A cada voz, un trallazo sacudía la nave haciendo que avanzase en un estertor casi inapreciable. Poco a poco, conforme el casco progresaba, los tirones se fueron uniformando y finalmente el navío comenzó a deslizarse dejando tras de sí una profunda cicatriz helada.

A media tarde, tras un rosario de maldiciones, se oyó con nitidez el hielo quebrándose bajo el casco.

—¡Parad! ¡Parad, malditos bastardos, o el hielo cederá y moriremos ahogados!

Los hombres soltaron rápidamente las maromas y retrocedieron unos pasos. A partir de aquel punto la capa de hielo se adelgazaba, y algo más lejos comenzaba a disgregarse en un laberinto de carámbanos.
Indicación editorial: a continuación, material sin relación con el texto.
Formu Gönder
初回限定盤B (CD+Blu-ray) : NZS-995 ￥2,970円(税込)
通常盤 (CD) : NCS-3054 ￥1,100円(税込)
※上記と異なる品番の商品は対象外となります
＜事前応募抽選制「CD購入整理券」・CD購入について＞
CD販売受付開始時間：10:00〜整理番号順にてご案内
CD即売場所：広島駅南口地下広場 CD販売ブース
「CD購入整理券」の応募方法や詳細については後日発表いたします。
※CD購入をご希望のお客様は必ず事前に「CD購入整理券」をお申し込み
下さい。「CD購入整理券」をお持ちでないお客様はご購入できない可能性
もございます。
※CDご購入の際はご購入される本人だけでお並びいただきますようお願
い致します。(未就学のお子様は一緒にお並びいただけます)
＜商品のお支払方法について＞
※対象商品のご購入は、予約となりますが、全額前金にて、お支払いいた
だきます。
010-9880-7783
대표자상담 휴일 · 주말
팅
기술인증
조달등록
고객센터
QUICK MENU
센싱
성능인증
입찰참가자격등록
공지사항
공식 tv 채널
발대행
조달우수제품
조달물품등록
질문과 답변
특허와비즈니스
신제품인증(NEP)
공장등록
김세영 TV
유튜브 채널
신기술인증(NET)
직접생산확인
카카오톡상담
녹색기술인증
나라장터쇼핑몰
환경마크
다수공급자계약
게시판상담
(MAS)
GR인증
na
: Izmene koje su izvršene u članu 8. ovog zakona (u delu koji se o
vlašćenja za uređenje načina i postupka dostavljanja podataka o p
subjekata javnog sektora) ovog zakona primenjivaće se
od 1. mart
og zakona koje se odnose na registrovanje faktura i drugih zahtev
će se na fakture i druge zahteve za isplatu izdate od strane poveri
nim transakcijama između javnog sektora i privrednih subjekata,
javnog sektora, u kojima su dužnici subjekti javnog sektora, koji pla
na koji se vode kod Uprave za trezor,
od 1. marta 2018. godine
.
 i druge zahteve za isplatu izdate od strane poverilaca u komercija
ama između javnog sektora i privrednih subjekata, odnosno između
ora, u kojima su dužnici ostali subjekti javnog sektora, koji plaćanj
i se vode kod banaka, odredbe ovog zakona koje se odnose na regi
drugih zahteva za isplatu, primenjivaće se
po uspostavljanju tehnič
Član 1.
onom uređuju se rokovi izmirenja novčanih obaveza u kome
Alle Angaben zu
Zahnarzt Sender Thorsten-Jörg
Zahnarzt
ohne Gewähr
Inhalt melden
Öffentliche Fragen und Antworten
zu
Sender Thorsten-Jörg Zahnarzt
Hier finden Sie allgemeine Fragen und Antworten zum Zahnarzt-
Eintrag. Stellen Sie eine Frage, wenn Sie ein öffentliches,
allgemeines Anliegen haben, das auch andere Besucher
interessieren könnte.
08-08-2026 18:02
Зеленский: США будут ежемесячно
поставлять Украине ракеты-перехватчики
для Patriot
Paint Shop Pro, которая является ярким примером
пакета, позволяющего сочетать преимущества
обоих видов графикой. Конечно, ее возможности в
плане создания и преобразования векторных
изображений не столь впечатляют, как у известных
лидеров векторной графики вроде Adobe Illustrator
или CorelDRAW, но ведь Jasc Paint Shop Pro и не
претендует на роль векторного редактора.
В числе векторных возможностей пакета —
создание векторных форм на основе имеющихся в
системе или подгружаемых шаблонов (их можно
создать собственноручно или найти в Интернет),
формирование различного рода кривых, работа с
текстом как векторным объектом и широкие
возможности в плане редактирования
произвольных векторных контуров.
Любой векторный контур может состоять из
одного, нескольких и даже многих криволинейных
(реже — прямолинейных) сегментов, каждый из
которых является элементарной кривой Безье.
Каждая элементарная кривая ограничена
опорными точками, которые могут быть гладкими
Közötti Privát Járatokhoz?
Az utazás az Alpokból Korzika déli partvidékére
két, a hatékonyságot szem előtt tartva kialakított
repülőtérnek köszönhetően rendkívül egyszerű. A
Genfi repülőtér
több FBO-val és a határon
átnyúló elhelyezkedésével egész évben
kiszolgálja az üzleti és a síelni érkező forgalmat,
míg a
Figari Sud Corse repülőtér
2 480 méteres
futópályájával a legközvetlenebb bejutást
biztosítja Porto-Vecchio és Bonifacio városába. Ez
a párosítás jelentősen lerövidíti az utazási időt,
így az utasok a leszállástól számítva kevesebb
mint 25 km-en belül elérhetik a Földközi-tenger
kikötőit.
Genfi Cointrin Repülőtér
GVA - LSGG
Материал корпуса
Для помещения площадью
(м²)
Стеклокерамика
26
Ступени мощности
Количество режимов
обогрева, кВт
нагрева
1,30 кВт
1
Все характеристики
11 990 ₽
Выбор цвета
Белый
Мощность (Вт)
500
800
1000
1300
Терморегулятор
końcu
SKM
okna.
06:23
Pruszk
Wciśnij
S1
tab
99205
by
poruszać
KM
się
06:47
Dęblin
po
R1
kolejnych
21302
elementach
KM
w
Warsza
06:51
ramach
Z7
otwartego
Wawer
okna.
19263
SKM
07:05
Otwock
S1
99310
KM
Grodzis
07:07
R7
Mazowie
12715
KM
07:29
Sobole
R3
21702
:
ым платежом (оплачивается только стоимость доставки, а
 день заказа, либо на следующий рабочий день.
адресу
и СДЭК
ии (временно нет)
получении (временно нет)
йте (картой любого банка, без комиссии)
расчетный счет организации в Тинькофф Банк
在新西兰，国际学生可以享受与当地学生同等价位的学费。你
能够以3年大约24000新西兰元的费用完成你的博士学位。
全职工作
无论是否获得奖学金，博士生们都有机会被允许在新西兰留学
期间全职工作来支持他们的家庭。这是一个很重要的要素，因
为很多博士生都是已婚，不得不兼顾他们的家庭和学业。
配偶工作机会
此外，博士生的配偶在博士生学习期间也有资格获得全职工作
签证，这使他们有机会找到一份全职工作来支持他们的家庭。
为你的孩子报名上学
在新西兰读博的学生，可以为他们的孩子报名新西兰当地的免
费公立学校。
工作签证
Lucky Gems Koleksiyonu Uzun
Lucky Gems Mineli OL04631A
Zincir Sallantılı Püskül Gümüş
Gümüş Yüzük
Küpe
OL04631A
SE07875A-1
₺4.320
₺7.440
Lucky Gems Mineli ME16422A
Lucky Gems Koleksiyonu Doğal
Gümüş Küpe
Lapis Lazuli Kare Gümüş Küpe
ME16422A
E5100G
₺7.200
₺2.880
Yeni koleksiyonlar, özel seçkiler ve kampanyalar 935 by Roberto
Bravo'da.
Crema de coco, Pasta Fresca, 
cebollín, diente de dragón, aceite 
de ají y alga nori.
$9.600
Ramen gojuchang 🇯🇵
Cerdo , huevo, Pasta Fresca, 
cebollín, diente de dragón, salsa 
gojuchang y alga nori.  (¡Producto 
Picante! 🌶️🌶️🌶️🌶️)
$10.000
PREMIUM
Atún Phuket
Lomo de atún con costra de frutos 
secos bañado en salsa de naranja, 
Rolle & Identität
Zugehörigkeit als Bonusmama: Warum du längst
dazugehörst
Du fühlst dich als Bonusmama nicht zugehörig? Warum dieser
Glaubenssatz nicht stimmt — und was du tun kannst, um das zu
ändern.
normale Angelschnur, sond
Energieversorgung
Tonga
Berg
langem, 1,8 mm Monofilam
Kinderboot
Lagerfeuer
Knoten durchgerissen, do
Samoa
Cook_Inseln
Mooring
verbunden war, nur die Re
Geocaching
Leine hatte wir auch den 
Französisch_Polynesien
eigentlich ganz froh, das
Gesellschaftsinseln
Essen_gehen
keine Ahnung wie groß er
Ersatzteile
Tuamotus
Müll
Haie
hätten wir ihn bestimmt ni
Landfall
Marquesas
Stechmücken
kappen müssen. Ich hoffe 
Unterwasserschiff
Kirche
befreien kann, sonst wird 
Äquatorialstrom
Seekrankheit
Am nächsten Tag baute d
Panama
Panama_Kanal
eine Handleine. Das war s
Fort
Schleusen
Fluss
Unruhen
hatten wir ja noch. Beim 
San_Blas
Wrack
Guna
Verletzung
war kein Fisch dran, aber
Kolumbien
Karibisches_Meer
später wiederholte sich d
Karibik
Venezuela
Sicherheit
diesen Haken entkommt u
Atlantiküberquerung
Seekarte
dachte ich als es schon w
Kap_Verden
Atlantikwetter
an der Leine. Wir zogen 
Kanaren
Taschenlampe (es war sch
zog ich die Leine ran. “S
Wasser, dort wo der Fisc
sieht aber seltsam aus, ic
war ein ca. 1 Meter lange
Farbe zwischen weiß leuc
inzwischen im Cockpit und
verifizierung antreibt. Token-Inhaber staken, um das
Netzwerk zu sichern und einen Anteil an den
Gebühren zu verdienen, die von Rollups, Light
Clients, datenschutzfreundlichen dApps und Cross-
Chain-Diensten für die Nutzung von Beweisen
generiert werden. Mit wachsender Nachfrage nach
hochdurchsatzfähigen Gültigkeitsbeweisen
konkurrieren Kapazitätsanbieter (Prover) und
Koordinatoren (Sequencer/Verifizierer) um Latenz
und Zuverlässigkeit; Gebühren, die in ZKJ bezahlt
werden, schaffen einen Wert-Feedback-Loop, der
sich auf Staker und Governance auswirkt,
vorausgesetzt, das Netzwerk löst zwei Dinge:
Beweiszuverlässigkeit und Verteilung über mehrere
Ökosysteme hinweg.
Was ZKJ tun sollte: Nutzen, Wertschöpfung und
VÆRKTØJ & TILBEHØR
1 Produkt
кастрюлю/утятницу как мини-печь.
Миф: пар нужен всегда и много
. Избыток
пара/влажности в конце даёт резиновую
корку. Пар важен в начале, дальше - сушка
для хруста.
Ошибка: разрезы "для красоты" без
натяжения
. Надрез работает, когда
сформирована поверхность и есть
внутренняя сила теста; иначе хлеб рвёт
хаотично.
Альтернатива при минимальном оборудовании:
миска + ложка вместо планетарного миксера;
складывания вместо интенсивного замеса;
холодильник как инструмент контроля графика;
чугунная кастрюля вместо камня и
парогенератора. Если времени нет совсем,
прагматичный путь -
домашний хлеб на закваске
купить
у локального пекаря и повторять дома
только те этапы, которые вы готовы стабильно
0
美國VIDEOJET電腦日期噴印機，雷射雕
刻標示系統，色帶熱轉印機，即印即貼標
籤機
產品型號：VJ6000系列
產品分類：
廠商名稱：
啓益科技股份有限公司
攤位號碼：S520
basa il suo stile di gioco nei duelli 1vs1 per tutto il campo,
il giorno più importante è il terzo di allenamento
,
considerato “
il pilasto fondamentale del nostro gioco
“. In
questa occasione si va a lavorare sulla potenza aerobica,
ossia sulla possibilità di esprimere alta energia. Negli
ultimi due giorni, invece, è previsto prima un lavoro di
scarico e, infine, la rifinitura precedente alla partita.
—Recoged las sogas y los animales. Haced un agujero en el hielo y dadles de beber un poco. Vosotros dos, en cuanto los bueyes se recuperen regresad a por los víveres —ordenó Izam.

Flavio, que no había participado en el remolque, se apartó unos pasos del barco. Al poco aparecieron Theresa y Alcuino con el rostro congestionado. El fraile intentó decir algo, pero sólo pudo emitir un gemido. Luego se dejó caer y cerró los ojos mientras intentaba recuperar el resuello.

—Hicisteis mal en ayudar —le recriminó Flavio—. Me miran como a un bicho raro.

—Un poco de ejercicio físico alivia al espíritu —adujo Alcuino jadeando.

—Ahí os equivocáis. Dejad el trabajo para quienes tienen la obligación de hacerlo. Los
oratores
nos debemos al rezo, que es lo que Dios nos ha encomendado. —Y le ayudó a mover el bulto más ligero.

—Ah, sí… las reglas que rigen el mundo: los
oratores
rezan por la salvación de los hombres, los
bellatores
luchan por la iglesia, y los
laboratores
se encargan de trabajar por todos los demás. Perdonad, lo había olvidado —sonrió Alcuino con ironía.

—Pues no deberíais —alzó la voz Flavio.